- Goal of the exercise:
Keep the text of the data exactly as it is and omit each picture from the copy.

- Provided records:
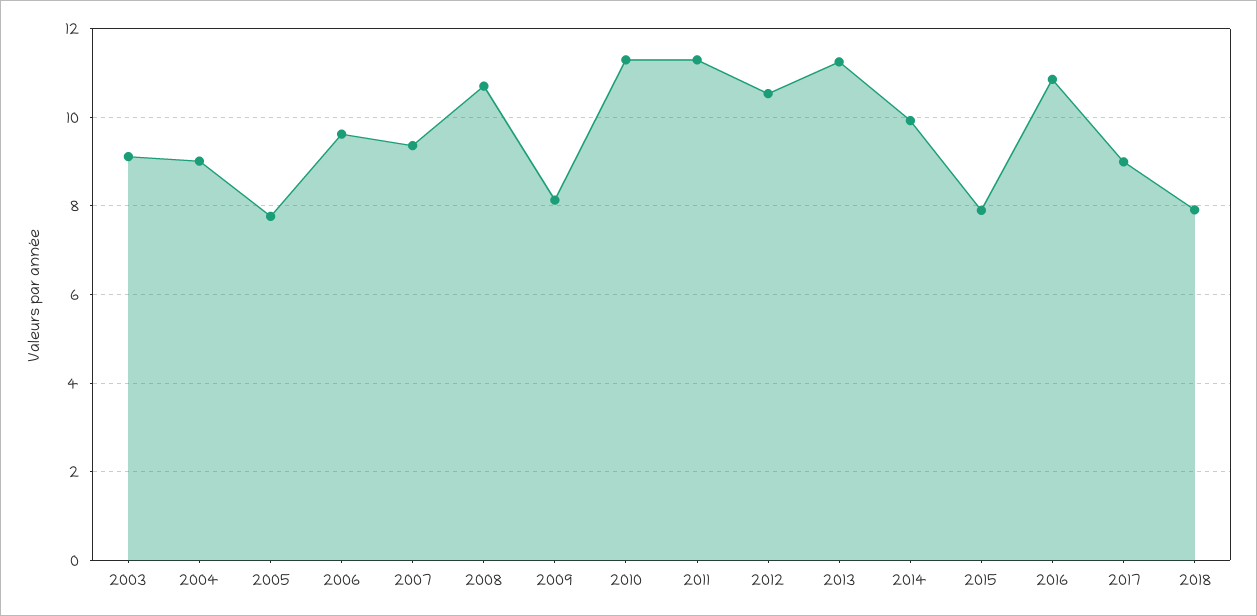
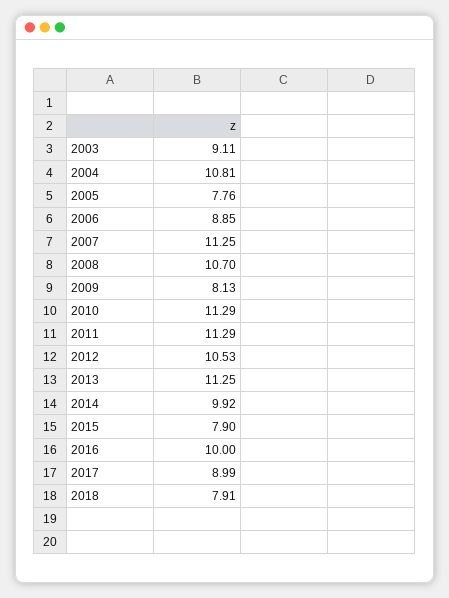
  {
    "2003": 9.11,
-   "2004": 9,
+   "2004": 10.81,
    "2005": 7.76,
-   "2006": 9.6,
+   "2006": 8.85,
-   "2007": 9.4,
+   "2007": 11.25,
    "2008": 10.7,
    "2009": 8.13,
    "2010": 11.29,
    "2011": 11.29,
    "2012": 10.53,
    "2013": 11.25,
    "2014": 9.92,
    "2015": 7.9,
-   "2016": 10.8,
+   "2016": 10,
    "2017": 8.99,
    "2018": 7.91
  }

- Written solution:
  {
    "2003": 9.11,
-   "2004": 9,
+   "2004": 10.81,
    "2005": 7.76,
-   "2006": 9.6,
+   "2006": 8.85,
-   "2007": 9.4,
+   "2007": 11.25,
    "2008": 10.7,
    "2009": 8.13,
    "2010": 11.29,
    "2011": 11.29,
    "2012": 10.53,
    "2013": 11.25,
    "2014": 9.92,
    "2015": 7.9,
-   "2016": 10.8,
+   "2016": 10,
    "2017": 8.99,
    "2018": 7.91
  }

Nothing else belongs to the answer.